(Beginning of The records)

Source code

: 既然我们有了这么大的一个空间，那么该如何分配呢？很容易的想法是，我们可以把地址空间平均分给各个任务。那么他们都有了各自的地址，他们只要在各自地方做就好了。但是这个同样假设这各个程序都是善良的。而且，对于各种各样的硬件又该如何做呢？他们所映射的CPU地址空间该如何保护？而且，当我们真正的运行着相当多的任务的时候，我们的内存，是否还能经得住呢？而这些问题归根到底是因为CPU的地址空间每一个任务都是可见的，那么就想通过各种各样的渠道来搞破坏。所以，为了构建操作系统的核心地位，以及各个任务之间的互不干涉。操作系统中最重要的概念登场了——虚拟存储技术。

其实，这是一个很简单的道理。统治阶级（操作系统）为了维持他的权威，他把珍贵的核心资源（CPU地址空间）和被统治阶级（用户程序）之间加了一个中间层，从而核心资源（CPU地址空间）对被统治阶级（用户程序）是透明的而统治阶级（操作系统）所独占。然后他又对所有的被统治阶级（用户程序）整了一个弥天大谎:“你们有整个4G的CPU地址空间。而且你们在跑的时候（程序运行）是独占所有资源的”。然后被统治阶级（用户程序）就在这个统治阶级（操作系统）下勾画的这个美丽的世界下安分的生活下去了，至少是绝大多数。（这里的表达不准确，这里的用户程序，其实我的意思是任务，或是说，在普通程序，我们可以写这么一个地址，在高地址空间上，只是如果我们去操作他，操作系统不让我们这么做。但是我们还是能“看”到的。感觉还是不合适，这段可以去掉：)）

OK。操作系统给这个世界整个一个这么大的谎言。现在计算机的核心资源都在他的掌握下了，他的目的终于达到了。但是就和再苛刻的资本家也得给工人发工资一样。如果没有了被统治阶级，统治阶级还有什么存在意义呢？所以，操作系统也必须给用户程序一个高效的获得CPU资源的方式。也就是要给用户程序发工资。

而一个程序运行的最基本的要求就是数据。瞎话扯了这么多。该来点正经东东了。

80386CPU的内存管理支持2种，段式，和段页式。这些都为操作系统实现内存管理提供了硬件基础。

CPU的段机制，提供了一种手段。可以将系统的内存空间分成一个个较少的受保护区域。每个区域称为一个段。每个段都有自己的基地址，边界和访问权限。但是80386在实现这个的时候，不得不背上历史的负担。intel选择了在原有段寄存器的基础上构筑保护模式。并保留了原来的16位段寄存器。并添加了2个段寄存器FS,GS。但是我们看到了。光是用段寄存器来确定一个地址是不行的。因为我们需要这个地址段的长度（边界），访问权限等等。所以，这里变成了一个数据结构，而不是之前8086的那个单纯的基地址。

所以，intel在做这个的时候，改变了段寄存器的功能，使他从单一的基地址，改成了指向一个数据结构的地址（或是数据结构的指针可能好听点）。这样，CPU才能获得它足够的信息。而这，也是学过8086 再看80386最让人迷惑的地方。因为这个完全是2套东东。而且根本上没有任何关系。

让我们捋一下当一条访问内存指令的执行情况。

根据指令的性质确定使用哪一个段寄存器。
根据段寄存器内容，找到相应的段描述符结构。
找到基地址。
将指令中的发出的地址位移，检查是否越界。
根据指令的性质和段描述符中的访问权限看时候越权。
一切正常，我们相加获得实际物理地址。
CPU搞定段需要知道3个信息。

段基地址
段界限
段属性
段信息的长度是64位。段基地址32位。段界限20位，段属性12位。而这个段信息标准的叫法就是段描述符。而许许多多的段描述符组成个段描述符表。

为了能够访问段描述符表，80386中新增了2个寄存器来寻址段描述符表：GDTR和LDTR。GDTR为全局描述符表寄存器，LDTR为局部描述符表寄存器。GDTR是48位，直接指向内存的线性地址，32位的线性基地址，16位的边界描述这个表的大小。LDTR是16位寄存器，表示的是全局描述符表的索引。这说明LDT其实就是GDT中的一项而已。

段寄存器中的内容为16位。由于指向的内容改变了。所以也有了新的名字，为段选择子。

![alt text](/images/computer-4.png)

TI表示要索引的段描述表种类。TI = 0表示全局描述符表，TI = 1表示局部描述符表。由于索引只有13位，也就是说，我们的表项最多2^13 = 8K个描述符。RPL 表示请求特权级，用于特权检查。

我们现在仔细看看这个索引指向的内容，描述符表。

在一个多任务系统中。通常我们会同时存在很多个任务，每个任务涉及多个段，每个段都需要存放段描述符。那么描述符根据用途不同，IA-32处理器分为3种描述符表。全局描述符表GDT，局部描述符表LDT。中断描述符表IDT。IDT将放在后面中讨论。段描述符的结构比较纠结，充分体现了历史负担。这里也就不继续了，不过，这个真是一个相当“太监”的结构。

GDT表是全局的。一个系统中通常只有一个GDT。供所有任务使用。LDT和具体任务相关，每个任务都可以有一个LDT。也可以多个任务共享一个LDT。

(End of The records)

Work order: All of the lines above must be returned exactly.

Final answer:
Source code

: 既然我们有了这么大的一个空间，那么该如何分配呢？很容易的想法是，我们可以把地址空间平均分给各个任务。那么他们都有了各自的地址，他们只要在各自地方做就好了。但是这个同样假设这各个程序都是善良的。而且，对于各种各样的硬件又该如何做呢？他们所映射的CPU地址空间该如何保护？而且，当我们真正的运行着相当多的任务的时候，我们的内存，是否还能经得住呢？而这些问题归根到底是因为CPU的地址空间每一个任务都是可见的，那么就想通过各种各样的渠道来搞破坏。所以，为了构建操作系统的核心地位，以及各个任务之间的互不干涉。操作系统中最重要的概念登场了——虚拟存储技术。

其实，这是一个很简单的道理。统治阶级（操作系统）为了维持他的权威，他把珍贵的核心资源（CPU地址空间）和被统治阶级（用户程序）之间加了一个中间层，从而核心资源（CPU地址空间）对被统治阶级（用户程序）是透明的而统治阶级（操作系统）所独占。然后他又对所有的被统治阶级（用户程序）整了一个弥天大谎:“你们有整个4G的CPU地址空间。而且你们在跑的时候（程序运行）是独占所有资源的”。然后被统治阶级（用户程序）就在这个统治阶级（操作系统）下勾画的这个美丽的世界下安分的生活下去了，至少是绝大多数。（这里的表达不准确，这里的用户程序，其实我的意思是任务，或是说，在普通程序，我们可以写这么一个地址，在高地址空间上，只是如果我们去操作他，操作系统不让我们这么做。但是我们还是能“看”到的。感觉还是不合适，这段可以去掉：)）

OK。操作系统给这个世界整个一个这么大的谎言。现在计算机的核心资源都在他的掌握下了，他的目的终于达到了。但是就和再苛刻的资本家也得给工人发工资一样。如果没有了被统治阶级，统治阶级还有什么存在意义呢？所以，操作系统也必须给用户程序一个高效的获得CPU资源的方式。也就是要给用户程序发工资。

而一个程序运行的最基本的要求就是数据。瞎话扯了这么多。该来点正经东东了。

80386CPU的内存管理支持2种，段式，和段页式。这些都为操作系统实现内存管理提供了硬件基础。

CPU的段机制，提供了一种手段。可以将系统的内存空间分成一个个较少的受保护区域。每个区域称为一个段。每个段都有自己的基地址，边界和访问权限。但是80386在实现这个的时候，不得不背上历史的负担。intel选择了在原有段寄存器的基础上构筑保护模式。并保留了原来的16位段寄存器。并添加了2个段寄存器FS,GS。但是我们看到了。光是用段寄存器来确定一个地址是不行的。因为我们需要这个地址段的长度（边界），访问权限等等。所以，这里变成了一个数据结构，而不是之前8086的那个单纯的基地址。

所以，intel在做这个的时候，改变了段寄存器的功能，使他从单一的基地址，改成了指向一个数据结构的地址（或是数据结构的指针可能好听点）。这样，CPU才能获得它足够的信息。而这，也是学过8086 再看80386最让人迷惑的地方。因为这个完全是2套东东。而且根本上没有任何关系。

让我们捋一下当一条访问内存指令的执行情况。

根据指令的性质确定使用哪一个段寄存器。
根据段寄存器内容，找到相应的段描述符结构。
找到基地址。
将指令中的发出的地址位移，检查是否越界。
根据指令的性质和段描述符中的访问权限看时候越权。
一切正常，我们相加获得实际物理地址。
CPU搞定段需要知道3个信息。

段基地址
段界限
段属性
段信息的长度是64位。段基地址32位。段界限20位，段属性12位。而这个段信息标准的叫法就是段描述符。而许许多多的段描述符组成个段描述符表。

为了能够访问段描述符表，80386中新增了2个寄存器来寻址段描述符表：GDTR和LDTR。GDTR为全局描述符表寄存器，LDTR为局部描述符表寄存器。GDTR是48位，直接指向内存的线性地址，32位的线性基地址，16位的边界描述这个表的大小。LDTR是16位寄存器，表示的是全局描述符表的索引。这说明LDT其实就是GDT中的一项而已。

段寄存器中的内容为16位。由于指向的内容改变了。所以也有了新的名字，为段选择子。

![alt text](/images/computer-4.png)

TI表示要索引的段描述表种类。TI = 0表示全局描述符表，TI = 1表示局部描述符表。由于索引只有13位，也就是说，我们的表项最多2^13 = 8K个描述符。RPL 表示请求特权级，用于特权检查。

我们现在仔细看看这个索引指向的内容，描述符表。

在一个多任务系统中。通常我们会同时存在很多个任务，每个任务涉及多个段，每个段都需要存放段描述符。那么描述符根据用途不同，IA-32处理器分为3种描述符表。全局描述符表GDT，局部描述符表LDT。中断描述符表IDT。IDT将放在后面中讨论。段描述符的结构比较纠结，充分体现了历史负担。这里也就不继续了，不过，这个真是一个相当“太监”的结构。

GDT表是全局的。一个系统中通常只有一个GDT。供所有任务使用。LDT和具体任务相关，每个任务都可以有一个LDT。也可以多个任务共享一个LDT。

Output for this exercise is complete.